# What you need to do
Copy out all of the records, exactly as they appear.

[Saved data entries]
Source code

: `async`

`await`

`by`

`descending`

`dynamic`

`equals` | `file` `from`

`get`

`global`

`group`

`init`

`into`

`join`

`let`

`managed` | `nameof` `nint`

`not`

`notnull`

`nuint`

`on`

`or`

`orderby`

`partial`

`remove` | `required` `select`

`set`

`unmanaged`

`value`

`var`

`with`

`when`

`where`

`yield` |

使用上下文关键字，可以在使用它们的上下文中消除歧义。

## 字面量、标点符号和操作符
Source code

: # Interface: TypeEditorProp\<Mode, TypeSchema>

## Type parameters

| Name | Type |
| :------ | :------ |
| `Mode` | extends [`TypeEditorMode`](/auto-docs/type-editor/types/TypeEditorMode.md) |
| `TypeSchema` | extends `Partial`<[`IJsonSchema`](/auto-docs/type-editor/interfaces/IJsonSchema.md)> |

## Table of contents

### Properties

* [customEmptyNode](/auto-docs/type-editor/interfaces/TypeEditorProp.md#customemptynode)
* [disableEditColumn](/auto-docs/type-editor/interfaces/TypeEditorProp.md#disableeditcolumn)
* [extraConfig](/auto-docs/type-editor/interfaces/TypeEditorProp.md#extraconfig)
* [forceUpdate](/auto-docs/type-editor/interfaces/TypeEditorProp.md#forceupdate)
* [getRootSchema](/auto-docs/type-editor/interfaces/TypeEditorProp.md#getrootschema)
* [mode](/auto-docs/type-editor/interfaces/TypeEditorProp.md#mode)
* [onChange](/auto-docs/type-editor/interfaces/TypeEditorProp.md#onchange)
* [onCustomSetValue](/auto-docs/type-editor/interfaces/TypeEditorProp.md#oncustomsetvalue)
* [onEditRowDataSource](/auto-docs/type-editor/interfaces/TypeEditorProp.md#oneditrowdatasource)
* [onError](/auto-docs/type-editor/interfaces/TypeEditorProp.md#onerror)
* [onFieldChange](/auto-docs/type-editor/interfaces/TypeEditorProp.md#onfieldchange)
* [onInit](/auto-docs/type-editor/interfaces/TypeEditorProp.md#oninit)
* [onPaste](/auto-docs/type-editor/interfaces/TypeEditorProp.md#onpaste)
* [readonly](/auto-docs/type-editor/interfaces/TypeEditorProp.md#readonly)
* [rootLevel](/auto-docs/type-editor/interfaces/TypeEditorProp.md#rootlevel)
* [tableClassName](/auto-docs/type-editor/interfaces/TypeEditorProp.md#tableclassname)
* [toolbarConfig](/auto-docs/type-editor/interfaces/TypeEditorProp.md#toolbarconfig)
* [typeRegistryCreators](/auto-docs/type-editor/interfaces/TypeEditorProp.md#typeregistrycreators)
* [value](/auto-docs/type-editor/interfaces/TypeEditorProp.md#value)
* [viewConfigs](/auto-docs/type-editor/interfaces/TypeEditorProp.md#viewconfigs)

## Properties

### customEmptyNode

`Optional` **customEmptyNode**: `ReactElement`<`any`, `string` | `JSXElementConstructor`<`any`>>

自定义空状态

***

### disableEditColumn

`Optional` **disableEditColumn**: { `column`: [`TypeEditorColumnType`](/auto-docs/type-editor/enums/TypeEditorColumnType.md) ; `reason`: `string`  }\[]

# Exercise answer
Source code

: `async`

`await`

`by`

`descending`

`dynamic`

`equals` | `file` `from`

`get`

`global`

`group`

`init`

`into`

`join`

`let`

`managed` | `nameof` `nint`

`not`

`notnull`

`nuint`

`on`

`or`

`orderby`

`partial`

`remove` | `required` `select`

`set`

`unmanaged`

`value`

`var`

`with`

`when`

`where`

`yield` |

使用上下文关键字，可以在使用它们的上下文中消除歧义。

## 字面量、标点符号和操作符
Source code

: # Interface: TypeEditorProp\<Mode, TypeSchema>

## Type parameters

| Name | Type |
| :------ | :------ |
| `Mode` | extends [`TypeEditorMode`](/auto-docs/type-editor/types/TypeEditorMode.md) |
| `TypeSchema` | extends `Partial`<[`IJsonSchema`](/auto-docs/type-editor/interfaces/IJsonSchema.md)> |

## Table of contents

### Properties

* [customEmptyNode](/auto-docs/type-editor/interfaces/TypeEditorProp.md#customemptynode)
* [disableEditColumn](/auto-docs/type-editor/interfaces/TypeEditorProp.md#disableeditcolumn)
* [extraConfig](/auto-docs/type-editor/interfaces/TypeEditorProp.md#extraconfig)
* [forceUpdate](/auto-docs/type-editor/interfaces/TypeEditorProp.md#forceupdate)
* [getRootSchema](/auto-docs/type-editor/interfaces/TypeEditorProp.md#getrootschema)
* [mode](/auto-docs/type-editor/interfaces/TypeEditorProp.md#mode)
* [onChange](/auto-docs/type-editor/interfaces/TypeEditorProp.md#onchange)
* [onCustomSetValue](/auto-docs/type-editor/interfaces/TypeEditorProp.md#oncustomsetvalue)
* [onEditRowDataSource](/auto-docs/type-editor/interfaces/TypeEditorProp.md#oneditrowdatasource)
* [onError](/auto-docs/type-editor/interfaces/TypeEditorProp.md#onerror)
* [onFieldChange](/auto-docs/type-editor/interfaces/TypeEditorProp.md#onfieldchange)
* [onInit](/auto-docs/type-editor/interfaces/TypeEditorProp.md#oninit)
* [onPaste](/auto-docs/type-editor/interfaces/TypeEditorProp.md#onpaste)
* [readonly](/auto-docs/type-editor/interfaces/TypeEditorProp.md#readonly)
* [rootLevel](/auto-docs/type-editor/interfaces/TypeEditorProp.md#rootlevel)
* [tableClassName](/auto-docs/type-editor/interfaces/TypeEditorProp.md#tableclassname)
* [toolbarConfig](/auto-docs/type-editor/interfaces/TypeEditorProp.md#toolbarconfig)
* [typeRegistryCreators](/auto-docs/type-editor/interfaces/TypeEditorProp.md#typeregistrycreators)
* [value](/auto-docs/type-editor/interfaces/TypeEditorProp.md#value)
* [viewConfigs](/auto-docs/type-editor/interfaces/TypeEditorProp.md#viewconfigs)

## Properties

### customEmptyNode

`Optional` **customEmptyNode**: `ReactElement`<`any`, `string` | `JSXElementConstructor`<`any`>>

自定义空状态

***

### disableEditColumn

`Optional` **disableEditColumn**: { `column`: [`TypeEditorColumnType`](/auto-docs/type-editor/enums/TypeEditorColumnType.md) ; `reason`: `string`  }\[]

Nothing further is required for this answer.